12.09.2019

Rambling Over Coffee - Venting is more of a personality thing, I think


Good Morning Coffee Friends!

It's a Monday morning and although I was wide awake from 12:30 am to 5:00 am, I did go back to sleep from 5:00 - 6:30 am so that is a tiny little glorious sleep that will get me through the day.  With the help of coffee, of course. (Oh, I was awake and reading!  No worries or anything.  I'm just in the middle of some really good books right now and I'm a geek like that.  I just couldn't go back to sleep and I wanted to read!)

I don't actually have a topic in mind for this morning, so let's just chat, shall we?

Regarding my last post:  I woke this morning thinking I probably sound angry in some of my rambling, venting posts... but the funny thing is, if you could hear me saying them instead of reading them, you would know I'm usually more flabbergasted and laughing and shaking my head while I ramble and rant about stuff.  It's really just a vent, and more than likely not an angry vent... just a vent to get it out of my head and then it's gone.

I don't actually get angry too often, even if I'm saying or typing "WTF?" it's more of me with my mouth hanging wide open and holding back a laugh or smile of "oh my gosh I can't believe this!"  more than an angry, scowling face saying "WTF?"

Do you see the difference?


vent

ˈvent

vented; venting; vents

Definition of vent

transitive verb

1 : to provide with a vent
2a : to serve as a vent for chimneys vent smoke
b : discharge, expel

c : to give often vigorous or emotional expression to vented her frustration on her coworkers
3 : to relieve by means of a vent vented himself in a fiery letter to the editor
intransitive verb

: to relieve oneself by venting something (such as anger) comes home from work and vents to the kids

So, I guess if you are going to stick around Coffee Talking any length of time, you should know that I'm most likely typing out things in a very "OH MY GOSH!" with an ARGH that is more of the exclaiming it while I'm laughing sarcastically at the futility, or stupidity or whatever of something and no... I'm probably not actually angry about something.  But if I AM angry, I'll say it.  I'd say something like "I am SO furious!"  "I am so pissed off right now!"  and even if I do that, it usually dissipates just as quickly (I haven't necessarily forgiven or forgotten, but the heat is gone once vented).

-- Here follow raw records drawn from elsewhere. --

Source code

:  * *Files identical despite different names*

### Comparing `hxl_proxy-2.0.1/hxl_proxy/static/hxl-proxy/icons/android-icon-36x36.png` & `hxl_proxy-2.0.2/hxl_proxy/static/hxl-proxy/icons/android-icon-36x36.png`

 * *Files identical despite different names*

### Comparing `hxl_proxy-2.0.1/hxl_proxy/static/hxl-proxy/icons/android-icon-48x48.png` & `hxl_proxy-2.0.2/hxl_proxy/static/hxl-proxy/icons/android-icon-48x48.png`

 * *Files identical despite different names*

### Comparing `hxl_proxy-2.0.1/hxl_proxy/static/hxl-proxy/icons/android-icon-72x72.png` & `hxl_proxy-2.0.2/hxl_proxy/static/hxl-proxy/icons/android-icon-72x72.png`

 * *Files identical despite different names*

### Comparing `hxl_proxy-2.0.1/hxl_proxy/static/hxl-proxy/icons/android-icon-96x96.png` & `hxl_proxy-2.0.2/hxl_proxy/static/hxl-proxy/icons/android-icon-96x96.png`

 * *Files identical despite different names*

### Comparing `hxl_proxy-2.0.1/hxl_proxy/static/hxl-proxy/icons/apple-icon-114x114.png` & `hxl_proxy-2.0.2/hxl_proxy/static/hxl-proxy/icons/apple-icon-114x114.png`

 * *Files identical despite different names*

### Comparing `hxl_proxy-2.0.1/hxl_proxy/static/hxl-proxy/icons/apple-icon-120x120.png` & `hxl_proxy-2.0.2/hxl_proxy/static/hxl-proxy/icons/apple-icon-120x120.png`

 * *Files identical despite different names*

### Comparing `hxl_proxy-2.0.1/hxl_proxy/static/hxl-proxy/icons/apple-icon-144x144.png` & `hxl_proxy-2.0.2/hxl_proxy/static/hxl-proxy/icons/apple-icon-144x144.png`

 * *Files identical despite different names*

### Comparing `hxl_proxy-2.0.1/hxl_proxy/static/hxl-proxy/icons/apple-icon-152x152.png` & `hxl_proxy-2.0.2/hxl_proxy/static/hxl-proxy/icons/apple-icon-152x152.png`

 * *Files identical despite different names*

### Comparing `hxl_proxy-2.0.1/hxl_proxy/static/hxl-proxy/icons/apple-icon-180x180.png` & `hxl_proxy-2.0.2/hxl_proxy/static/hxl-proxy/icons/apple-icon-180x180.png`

I'm also the kind of person that just needs to vent something out loud (or typed) to someone (anyone!) and then... POOF!  I've let it out.  I've said it out loud, I've talked it out... it's done. And I can go from being angry to being absolutely fine or just a little miffed after that.

I just need to vent and magically that makes it go away.  I love that.  But I know many people aren't like that.  (My husband isn't like that.)  My father is though.  So I take after my Dad in that.... but my Mother is more like my husband.

That got me thinking about venting about issues and realizing that the reason behind venting and the outcome of it, totally depends on the person.

  • Some people angry vent. Some people are venting in a more calm manner. Some are a mixture.
  • Some people just vent out loud as they process the situation.  "Thinking out loud".
  • Some people love the attention and it's not venting to 'let it out' but they are living and loving the deeper issue so they keep rehashing it over and over and telling everyone who will listen and they love the attention and are trying to gain sympathy.  So 'venting' isn't really a descriptive word as venting is a 'release' and then... it should be gone.
  • Venting when you can't actually tell the person who frustrated you or made you angry and you need to hold it in in front of them for one reason or another (like a boss at work, if you value your job! Or a really aggravating stranger you had an interaction with earlier.) 
Venting means you let something 'vent' and release it.
It's not arguing the same thing over and over again and holding on to it.  You let it go.

 ________________________



My husband and one of my three kids doesn't typically vent often and isn't very good at it.  LOL.
They are slower, more methodical thinkers, and they aren't not 'talkative' and chatty like me and 2 of my 3 kids are.

They also have a more difficult time finding a release and tend to let things build up.  The other two kids and I easily and quickly vent something out before it actually builds up, and we almost never are angry about things.  We are also very quick thinkers.  My son and I have incredibly crazy conversations in which my husband watches us like a tennis match.  Our brains kind of work like the speed of light (LOL) and we can not only talk quickly, but carry on a conversation that changes topics and focus in 10 different directions in one minute.  And we follow each others thoughts that quickly so we are never lost.

But we rarely feel the need to repeat or reiterate what has already been said.  You said it once, and everyone 'gets it' and moves on to the next thought, sentence or topic.  This is why my son and I can be on our 4th topic in 2 minutes while my husband is still trying to process what we said 2 minutes earlier.  That is LONG GONE in our minds.

And venting is like that.

So if someone hears you (or reads it) and tries to ask you questions about it 2 hours later, you literally are taken off-guard and have to sit and think back to what you even said, because once that steam was vented, it dissipated and was gone. You didn't hang on to it.